The Pixel Company rides the edge

By Georgie Raik-Allen
Red Herring Online
February 24, 1999

Entrepreneurs are always been encouraged to think out-of-the-box, but at The Pixel Company, it's more a case of out-of-the-screen.

The Seattle-based startup has found a tiny slice of unused space on the otherwise Microsoft-dominated desktop and is using it to grab -- and sell -- the user's attention.

Pixel has developed MySpace, a menu bar that lives in the black space at the very bottom of the computer display. The 25-pixel control bar includes customizable TV-like channel buttons that let users do things like click on Web sites, open applications, and control a CD player.

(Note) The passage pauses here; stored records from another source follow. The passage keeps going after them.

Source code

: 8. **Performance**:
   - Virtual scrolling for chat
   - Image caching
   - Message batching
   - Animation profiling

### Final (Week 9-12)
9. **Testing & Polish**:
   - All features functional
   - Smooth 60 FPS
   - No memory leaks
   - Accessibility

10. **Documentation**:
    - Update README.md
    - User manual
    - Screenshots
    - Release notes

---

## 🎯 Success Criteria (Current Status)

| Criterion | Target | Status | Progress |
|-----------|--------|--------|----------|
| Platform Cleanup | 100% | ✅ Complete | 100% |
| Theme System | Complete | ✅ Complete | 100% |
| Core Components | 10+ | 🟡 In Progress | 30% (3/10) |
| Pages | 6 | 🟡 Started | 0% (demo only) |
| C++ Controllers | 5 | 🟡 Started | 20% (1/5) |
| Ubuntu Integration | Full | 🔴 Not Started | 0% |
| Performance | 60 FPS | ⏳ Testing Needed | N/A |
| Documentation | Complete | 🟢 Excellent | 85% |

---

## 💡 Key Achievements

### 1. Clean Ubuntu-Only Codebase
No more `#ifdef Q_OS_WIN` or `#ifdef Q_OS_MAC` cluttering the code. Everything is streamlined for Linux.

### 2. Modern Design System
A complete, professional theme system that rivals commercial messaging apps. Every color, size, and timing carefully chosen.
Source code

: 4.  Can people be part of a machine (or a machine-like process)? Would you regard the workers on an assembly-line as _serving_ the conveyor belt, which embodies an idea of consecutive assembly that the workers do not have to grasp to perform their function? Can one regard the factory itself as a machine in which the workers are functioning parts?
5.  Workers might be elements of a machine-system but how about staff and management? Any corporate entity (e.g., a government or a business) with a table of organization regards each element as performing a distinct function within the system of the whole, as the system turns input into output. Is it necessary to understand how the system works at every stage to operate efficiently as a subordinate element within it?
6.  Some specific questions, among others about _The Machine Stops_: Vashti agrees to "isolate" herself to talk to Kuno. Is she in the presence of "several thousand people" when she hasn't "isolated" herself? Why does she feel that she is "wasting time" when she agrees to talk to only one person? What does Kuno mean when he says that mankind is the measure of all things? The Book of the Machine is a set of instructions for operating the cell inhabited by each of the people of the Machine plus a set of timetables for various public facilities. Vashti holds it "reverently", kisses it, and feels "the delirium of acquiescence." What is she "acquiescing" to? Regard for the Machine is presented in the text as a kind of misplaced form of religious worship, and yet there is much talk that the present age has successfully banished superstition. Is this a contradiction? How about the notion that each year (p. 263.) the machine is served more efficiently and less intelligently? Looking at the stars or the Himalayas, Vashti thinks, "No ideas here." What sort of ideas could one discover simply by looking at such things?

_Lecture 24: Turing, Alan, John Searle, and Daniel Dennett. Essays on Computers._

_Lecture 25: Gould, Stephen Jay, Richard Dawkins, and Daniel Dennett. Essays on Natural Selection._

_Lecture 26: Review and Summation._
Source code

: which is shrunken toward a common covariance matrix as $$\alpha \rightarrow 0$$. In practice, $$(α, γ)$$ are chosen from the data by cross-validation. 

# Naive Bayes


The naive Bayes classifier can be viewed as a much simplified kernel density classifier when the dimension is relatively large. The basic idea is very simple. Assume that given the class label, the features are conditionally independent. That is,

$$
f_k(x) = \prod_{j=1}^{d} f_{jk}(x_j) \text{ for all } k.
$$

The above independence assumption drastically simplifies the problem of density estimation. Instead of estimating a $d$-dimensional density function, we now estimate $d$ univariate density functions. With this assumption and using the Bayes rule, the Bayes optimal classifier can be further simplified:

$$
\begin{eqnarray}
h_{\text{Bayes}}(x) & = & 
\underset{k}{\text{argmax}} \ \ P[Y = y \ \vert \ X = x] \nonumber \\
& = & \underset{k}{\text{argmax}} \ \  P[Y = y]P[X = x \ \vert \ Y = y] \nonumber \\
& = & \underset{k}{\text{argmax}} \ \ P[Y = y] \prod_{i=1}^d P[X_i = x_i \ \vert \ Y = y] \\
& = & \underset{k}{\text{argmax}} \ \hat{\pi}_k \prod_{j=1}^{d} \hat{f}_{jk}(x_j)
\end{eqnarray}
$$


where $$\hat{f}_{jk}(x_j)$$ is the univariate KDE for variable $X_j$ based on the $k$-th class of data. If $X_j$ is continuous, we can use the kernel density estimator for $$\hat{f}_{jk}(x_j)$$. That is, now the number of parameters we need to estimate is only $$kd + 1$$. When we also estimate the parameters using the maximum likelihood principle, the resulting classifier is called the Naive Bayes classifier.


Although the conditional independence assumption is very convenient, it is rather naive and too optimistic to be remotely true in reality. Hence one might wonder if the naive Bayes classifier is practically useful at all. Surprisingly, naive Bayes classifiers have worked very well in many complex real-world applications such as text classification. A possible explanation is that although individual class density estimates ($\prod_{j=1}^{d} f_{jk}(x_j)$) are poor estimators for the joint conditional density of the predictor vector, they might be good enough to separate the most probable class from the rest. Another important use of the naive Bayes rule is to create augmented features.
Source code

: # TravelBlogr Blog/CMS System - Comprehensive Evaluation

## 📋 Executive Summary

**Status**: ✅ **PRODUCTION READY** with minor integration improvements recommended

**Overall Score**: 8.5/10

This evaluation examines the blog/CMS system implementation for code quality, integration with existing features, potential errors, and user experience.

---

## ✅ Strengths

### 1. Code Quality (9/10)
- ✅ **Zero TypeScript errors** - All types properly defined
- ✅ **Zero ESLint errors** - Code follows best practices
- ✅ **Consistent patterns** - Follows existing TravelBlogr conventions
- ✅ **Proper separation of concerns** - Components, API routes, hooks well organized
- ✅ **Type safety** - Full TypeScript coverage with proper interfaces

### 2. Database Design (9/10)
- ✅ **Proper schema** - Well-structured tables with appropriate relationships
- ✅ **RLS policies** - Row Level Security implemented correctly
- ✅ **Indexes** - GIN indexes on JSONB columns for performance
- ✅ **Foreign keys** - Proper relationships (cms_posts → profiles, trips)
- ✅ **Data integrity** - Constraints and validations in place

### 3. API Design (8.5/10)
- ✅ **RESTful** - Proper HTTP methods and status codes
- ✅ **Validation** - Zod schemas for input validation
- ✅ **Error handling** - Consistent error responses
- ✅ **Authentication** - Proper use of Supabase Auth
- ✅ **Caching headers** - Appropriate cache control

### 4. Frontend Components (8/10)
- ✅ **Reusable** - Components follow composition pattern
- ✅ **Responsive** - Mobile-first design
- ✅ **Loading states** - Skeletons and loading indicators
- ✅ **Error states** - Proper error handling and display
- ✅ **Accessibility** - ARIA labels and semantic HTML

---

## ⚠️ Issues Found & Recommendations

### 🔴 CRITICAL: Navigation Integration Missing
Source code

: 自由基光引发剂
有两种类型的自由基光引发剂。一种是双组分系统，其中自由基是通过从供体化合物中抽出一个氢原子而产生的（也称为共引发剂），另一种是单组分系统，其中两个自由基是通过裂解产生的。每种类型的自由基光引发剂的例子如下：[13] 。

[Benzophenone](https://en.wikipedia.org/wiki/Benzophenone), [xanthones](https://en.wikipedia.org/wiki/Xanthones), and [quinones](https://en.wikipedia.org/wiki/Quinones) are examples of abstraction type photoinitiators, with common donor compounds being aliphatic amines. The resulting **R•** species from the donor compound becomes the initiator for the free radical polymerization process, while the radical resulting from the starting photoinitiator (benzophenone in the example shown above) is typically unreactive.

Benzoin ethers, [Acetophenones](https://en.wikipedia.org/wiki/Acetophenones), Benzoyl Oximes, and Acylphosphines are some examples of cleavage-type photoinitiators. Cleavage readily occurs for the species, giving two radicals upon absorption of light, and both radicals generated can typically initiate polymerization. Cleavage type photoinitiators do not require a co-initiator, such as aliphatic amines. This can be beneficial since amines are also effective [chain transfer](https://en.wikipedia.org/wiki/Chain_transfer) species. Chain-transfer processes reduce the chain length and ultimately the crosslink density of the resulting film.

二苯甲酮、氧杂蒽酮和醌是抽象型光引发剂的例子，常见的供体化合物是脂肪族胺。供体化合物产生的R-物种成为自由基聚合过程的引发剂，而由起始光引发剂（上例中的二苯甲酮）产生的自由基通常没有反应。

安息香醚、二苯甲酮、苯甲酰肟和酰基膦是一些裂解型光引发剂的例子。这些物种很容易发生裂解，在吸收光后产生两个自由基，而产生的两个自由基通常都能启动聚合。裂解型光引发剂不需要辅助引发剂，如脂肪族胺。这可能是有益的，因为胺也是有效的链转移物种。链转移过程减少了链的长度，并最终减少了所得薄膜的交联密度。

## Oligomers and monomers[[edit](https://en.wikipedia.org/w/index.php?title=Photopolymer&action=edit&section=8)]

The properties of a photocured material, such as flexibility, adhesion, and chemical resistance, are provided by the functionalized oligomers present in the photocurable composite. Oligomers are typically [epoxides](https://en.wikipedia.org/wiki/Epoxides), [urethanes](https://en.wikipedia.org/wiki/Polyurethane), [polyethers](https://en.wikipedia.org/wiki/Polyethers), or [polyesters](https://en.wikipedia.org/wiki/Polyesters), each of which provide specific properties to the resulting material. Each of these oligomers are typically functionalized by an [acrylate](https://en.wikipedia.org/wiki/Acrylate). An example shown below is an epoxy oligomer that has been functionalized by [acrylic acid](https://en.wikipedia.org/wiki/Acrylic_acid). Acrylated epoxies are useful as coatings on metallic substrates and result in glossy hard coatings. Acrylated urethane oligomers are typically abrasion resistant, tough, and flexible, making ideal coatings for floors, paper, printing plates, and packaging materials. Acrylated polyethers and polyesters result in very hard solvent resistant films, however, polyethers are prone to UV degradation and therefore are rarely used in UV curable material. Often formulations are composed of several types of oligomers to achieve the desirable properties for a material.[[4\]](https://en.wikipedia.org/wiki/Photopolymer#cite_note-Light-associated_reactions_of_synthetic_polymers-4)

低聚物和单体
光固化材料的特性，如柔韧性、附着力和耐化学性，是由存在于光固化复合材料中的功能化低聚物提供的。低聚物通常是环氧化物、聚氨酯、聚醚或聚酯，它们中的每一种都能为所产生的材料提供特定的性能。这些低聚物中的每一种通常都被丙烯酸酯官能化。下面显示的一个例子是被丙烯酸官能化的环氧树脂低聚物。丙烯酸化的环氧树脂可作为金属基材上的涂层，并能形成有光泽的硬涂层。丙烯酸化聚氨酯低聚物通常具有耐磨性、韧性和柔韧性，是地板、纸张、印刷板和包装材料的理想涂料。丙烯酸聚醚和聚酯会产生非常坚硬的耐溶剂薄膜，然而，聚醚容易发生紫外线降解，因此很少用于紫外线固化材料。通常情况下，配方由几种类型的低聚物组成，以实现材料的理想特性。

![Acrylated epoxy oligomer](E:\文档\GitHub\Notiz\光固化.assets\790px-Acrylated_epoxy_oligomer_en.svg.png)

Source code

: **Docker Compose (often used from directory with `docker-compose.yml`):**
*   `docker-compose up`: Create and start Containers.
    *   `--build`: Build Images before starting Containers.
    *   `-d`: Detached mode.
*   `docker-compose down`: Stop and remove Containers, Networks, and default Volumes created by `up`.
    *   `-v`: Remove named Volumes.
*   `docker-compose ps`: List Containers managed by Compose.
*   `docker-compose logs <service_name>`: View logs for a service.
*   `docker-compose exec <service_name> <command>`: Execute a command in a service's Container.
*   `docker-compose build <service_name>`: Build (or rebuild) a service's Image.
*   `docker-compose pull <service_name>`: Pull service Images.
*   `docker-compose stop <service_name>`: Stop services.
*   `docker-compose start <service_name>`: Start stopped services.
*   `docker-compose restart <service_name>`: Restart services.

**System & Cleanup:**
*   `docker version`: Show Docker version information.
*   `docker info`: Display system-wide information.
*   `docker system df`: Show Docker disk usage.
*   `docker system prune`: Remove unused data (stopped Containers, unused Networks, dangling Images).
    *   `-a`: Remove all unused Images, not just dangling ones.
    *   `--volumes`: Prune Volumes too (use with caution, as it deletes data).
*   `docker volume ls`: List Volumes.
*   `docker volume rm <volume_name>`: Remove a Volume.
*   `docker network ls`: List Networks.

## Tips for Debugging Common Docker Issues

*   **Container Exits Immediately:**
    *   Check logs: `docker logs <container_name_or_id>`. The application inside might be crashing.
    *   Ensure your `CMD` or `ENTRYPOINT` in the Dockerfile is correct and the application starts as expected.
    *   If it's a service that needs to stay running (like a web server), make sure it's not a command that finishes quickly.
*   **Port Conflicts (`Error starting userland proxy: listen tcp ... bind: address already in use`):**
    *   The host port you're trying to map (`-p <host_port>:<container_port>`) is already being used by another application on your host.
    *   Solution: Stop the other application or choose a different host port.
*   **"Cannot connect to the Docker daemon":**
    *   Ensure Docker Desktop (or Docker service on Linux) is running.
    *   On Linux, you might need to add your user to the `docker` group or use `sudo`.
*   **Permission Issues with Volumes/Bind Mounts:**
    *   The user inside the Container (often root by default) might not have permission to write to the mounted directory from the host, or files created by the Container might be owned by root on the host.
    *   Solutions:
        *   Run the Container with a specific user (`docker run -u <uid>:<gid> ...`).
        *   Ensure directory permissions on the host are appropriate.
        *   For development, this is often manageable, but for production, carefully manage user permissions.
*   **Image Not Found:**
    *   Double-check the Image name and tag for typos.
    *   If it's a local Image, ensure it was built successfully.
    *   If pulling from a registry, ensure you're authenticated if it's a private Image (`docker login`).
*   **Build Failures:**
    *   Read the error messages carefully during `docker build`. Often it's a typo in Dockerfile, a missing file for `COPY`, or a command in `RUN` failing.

Pixel operates beyond the traditional screen area by bypassing the operating system and writing directly to the video driver of the monitor. "We're allowing someone else to own part of the glass without having to go through the Windows desktop," says CEO Tom O'Rourke.

The startup has just raised a first round funding of $7.1 million from New York-based investment bank Sunrise Securities.

NEW FRONTIER
The funding will be used to expand the product line from MySpace, which lives on the bottom of the screen, to a range of products for all four edges. The startup recently announced NetSpace, which will live on the right-hand side of the screen and provide content from partner Web brands such as CNN Interactive and ZDNet.

It is also looking at developing a product called WorkSpace for the enterprise market, so that employees can email each other, chat, and share applications along another edge of the screen.

Mr. O'Rourke, who sounds like he may have spent a little too much time on the edge, says eventually Pixel products will frame video, television, handheld, and all other types of screens, and will remain visible while users move between the Internet, television, and computer activities.

"We are the glueware between all new technologies," he boldly claims.

Maybe, but it's hard to see the masses latching onto the idea with the same enthusiasm. The space is tiny, and except for the ability to remain on at all time, provides no extra functionality over My Yahoo, or any other customizable interface.

Advertisers and marketers, on the other hand, love any extra space that may attract consumers' attention. As Mr. O'Rourke says, unless Amazon.com (AMZN) is an icon on a desktop, it can only advertise and send messages to users when they are on the Web. With MySpace, it has a captive audience, no matter what the user is doing on the computer.

LIVING ON THE EDGE
The Pixel Company makes money from its content partners, which include Walt Disney (DIS), ESPN, Amazon.com, eBay (EBAY), and GoTo.com. The partners pay Pixel on a clickthrough basis, as well as a percentage of sales.

The key to profitability is broad distribution, which the company is pursuing through OEM deals and downloads off the Internet. So far, Packard Bell NEC, Pixel's former parent company, and two undisclosed PC vendors are distributing MySpace, and are using it to gain visibility and develop marketing opportunities.

It's too early to tell how the edge of the screen will be exploited, but Pixel insists the one sliver of space not controlled by the startup's Redmond neighbor is a valuable piece of real estate.

"I'm sorry, Bill, but you can't control it all," Mr. O'Rourke says. "There is a vacuum of opportunity outside a box called Windows."

That may be so -- for now -- but in the meantime, the desktop still belongs to Microsoft (MSFT).